Renzi sa perciò che non troverà sponde da quelle parti nemmeno in circostanze come questa. Non potrà sfruttare il contraccolpo delle inchieste per calamitare i voti di qualche grillino in Parlamento. Dovrà insistere a parlare di bonus, di pensioni anticipate, di tasse alleggerite, di finto “volemose bene” con i partner europei per fare dimenticare i guai del suo partito con la giustizia. E cercare di guadagnare consensi per il referendum di autunno nonostante le crescenti incognite che si addensano sulle urne di giugno.

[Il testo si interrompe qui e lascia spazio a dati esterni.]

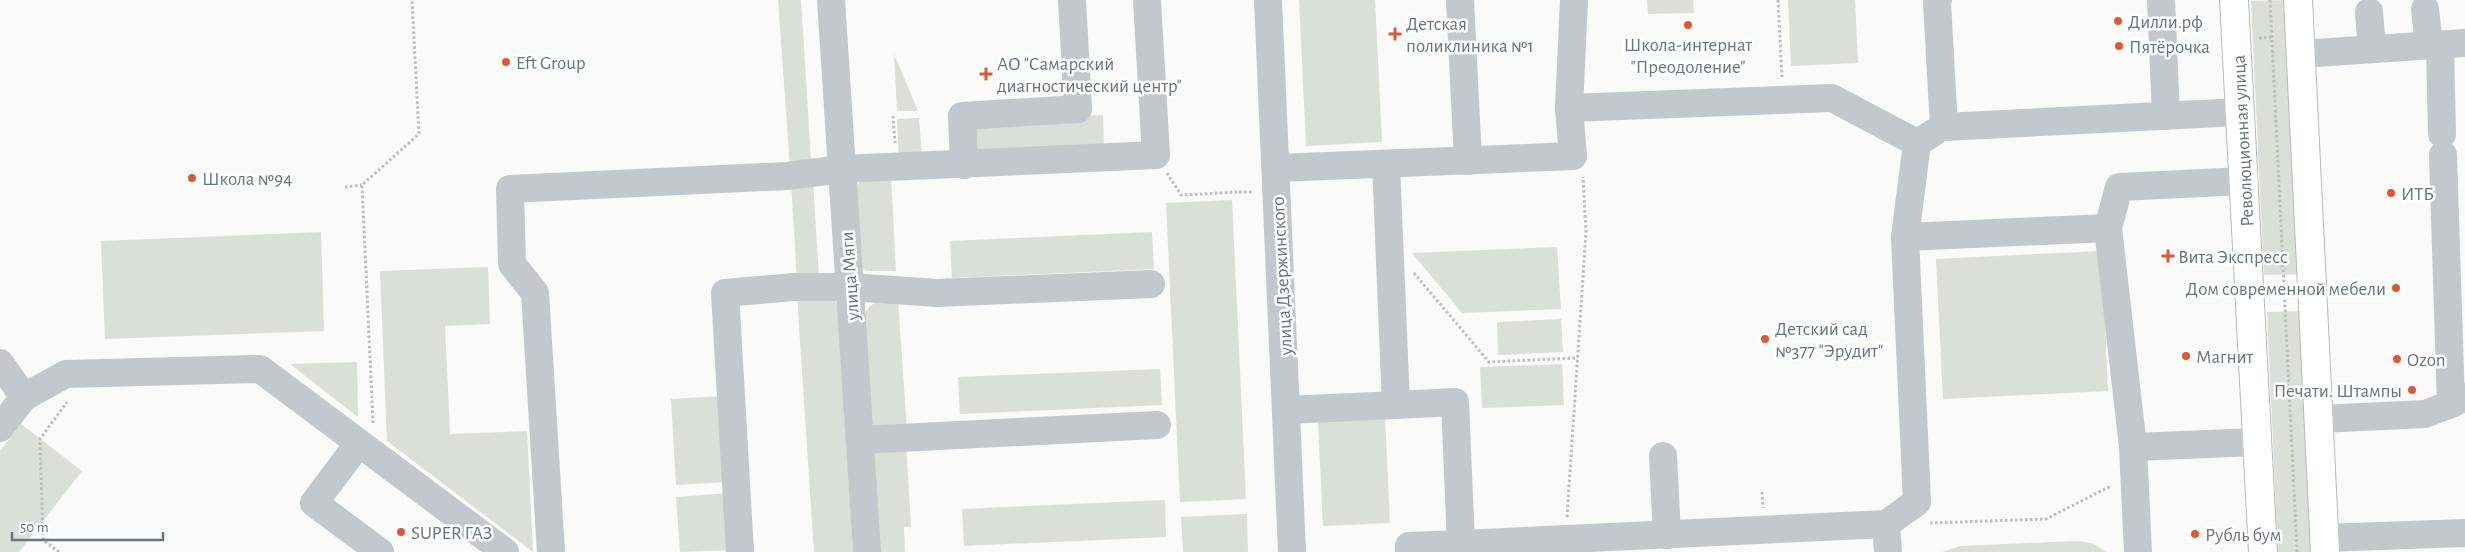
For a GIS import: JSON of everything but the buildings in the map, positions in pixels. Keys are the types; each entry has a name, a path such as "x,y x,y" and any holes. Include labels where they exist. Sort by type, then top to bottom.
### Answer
{"main road":[{"name":"Революционная улица","path":"2234,0 2263,552"},
{"path":"2298,0 2325,545"}],"street":[{"name":"улица Мяги","path":"831,0 867,552"},
{"path":"964,165 962,116 1078,110 1072,0"},
{"path":"551,552 535,294 512,264 510,189 787,176 842,170 1156,155 1147,0"},
{"name":"улица Дзержинского","path":"1268,0 1292,552"},
{"path":"1460,0 1468,161"},
{"path":"1276,168 1573,156 1570,108 1574,0"},
{"path":"1938,0 1944,127"},
{"path":"2160,0 2166,116"},
{"path":"2319,419 2425,414 2458,401 2455,191 2443,144 2444,44 2426,9"},
{"path":"2369,12 2372,50"},
{"path":"2301,54 2444,44"},
{"path":"1570,108 1832,98 1917,143"},
{"path":"1917,143 1944,127 2240,112"},
{"path":"1409,552 1409,546 1461,544 1517,547 1565,540 1886,524 1917,502 1906,237 1917,143"},
{"path":"1386,164 1396,405"},
{"path":"2138,552 2133,447 2108,228 2119,187 2244,181"},
{"path":"1906,237 2108,228"},
{"path":"740,552 725,293 794,287 850,287 937,293 1151,284"},
{"path":"0,362 24,397"},
{"path":"0,428 24,397 66,374 260,369 505,552"},
{"path":"1287,410 1455,402 1461,544"},
{"path":"860,440 1157,425"},
{"path":"2133,447 2257,442"},
{"path":"362,547 314,503 367,449"},
{"path":"1663,456 1667,535"},
{"path":"1886,524 1888,552"},
{"path":"2325,545 2465,533"}],"path":[{"path":"345,187 362,185 419,134 412,0"},
{"path":"1778,0 1783,100"},
{"path":"2270,0 2297,552"},
{"path":"893,116 895,146"},
{"path":"1156,155 1181,195 1252,192"},
{"path":"1565,540 1586,232 1583,178 1573,156"},
{"path":"362,185 367,449"},
{"path":"1389,244 1489,362 1578,358"},
{"path":"59,552 43,540 40,439 68,401 66,374"},
{"path":"1926,523 2046,519 2134,475"}],"shaded area":[{"path":"778,0 801,0 811,160 790,167"},
{"path":"1299,0 1375,0 1382,142 1306,146"},
{"path":"1647,0 1693,0 1694,13 1648,14"},
{"path":"1788,0 1855,0 1858,63 1791,66"},
{"path":"2292,0 2305,274 2264,275 2251,1"},
{"path":"894,54 918,111 897,111"},
{"path":"1103,115 1104,145 972,151 970,121"},
{"path":"919,118 922,155 899,157 897,119"},
{"path":"891,174 896,271 866,271 861,266 856,186 863,178"},
{"path":"813,180 819,279 797,280 791,182"},
{"path":"1232,200 1246,499 1180,502 1166,203"},
{"path":"321,232 324,331 105,339 101,241"},
{"path":"1152,232 1154,269 952,278 950,241"},
{"path":"1557,247 1561,309 1462,313 1412,253"},
{"path":"2102,251 2108,391 1943,399 1936,259"},
{"path":"488,267 490,324 445,326 450,434 527,431 533,552 387,441 380,271"},
{"path":"797,295 836,301 838,305 853,552 814,552"},
{"path":"886,300 898,300 907,431 876,428 870,422 863,322 870,306"},
{"path":"2305,311 2317,552 2278,552 2267,312"},
{"path":"1561,319 1563,352 1498,355 1497,322"},
{"path":"357,362 358,417 290,364"},
{"path":"1562,364 1564,405 1482,408 1480,367"},
{"path":"1160,369 1162,405 960,414 958,377"},
{"path":"722,396 727,482 676,485 671,399"},
{"path":"1385,418 1390,523 1323,526 1318,421"},
{"path":"21,424 82,471 19,552 0,552 0,451"},
{"path":"906,444 911,527 904,527 905,552 879,552 873,453"},
{"path":"729,493 732,550 680,552 676,497"},
{"path":"1165,500 1166,537 964,546 962,509"},
{"path":"1247,514 1248,552 1183,552 1181,517"},
{"path":"2076,541 2092,543 2106,552 1942,552 1960,546"}],"place":[{"name":"Дилли.рф","path":"2118,21"},
{"name":"Школа-интернат \"Преодоление\"","path":"1688,25"},
{"name":"Детская поликлиника №1","path":"1395,34"},
{"name":"Пятёрочка","path":"2119,46"},
{"name":"Eft Group","path":"506,62"},
{"name":"АО \"Самарский диагностический центр\"","path":"986,74"},
{"name":"Школа №94","path":"192,178"},
{"name":"ИТБ","path":"2391,193"},
{"name":"Вита Экспресс","path":"2168,256"},
{"name":"Дом современной мебели","path":"2396,288"},
{"name":"Детский сад №377 \"Эрудит\"","path":"1765,339"},
{"name":"Магнит","path":"2186,356"},
{"name":"Ozon","path":"2397,359"},
{"name":"Печати. Штампы","path":"2412,390"},
{"name":"SUPER ГАЗ","path":"401,532"},
{"name":"Рубль бум","path":"2195,534"}]}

Insomma, la campagna elettorale la stanno facendo i giudici più che lo stuolo di candidati, decine di migliaia di persone che danno l’assalto a quasi 1400 municipi in tutta Italia. Sembra un segnale di riscossa della politica, un segnale di partecipazione contro il messaggio implicito nelle ondate di provvedimenti ordinati dai gip: e cioè che la politica è cosa sporca. Ma l’altra faccia della medaglia è che una pletora di candidati significa anche confusione su confusione, come capita a Napoli dove il sindaco in carica, Luigi de Magistris, si presenta con 15 liste a sostegno e il suo principale sfidante, Gianni Lettieri (centrodestra), ne schiera 12: nel capoluogo campano si contano 46 liste e oltre seimila candidati per 48 posti da consigliere. Sembra di essere a un concorsone del pubblico impiego. Alla faccia del bipolarismo e del tripolarismo, e pure del partito della nazione.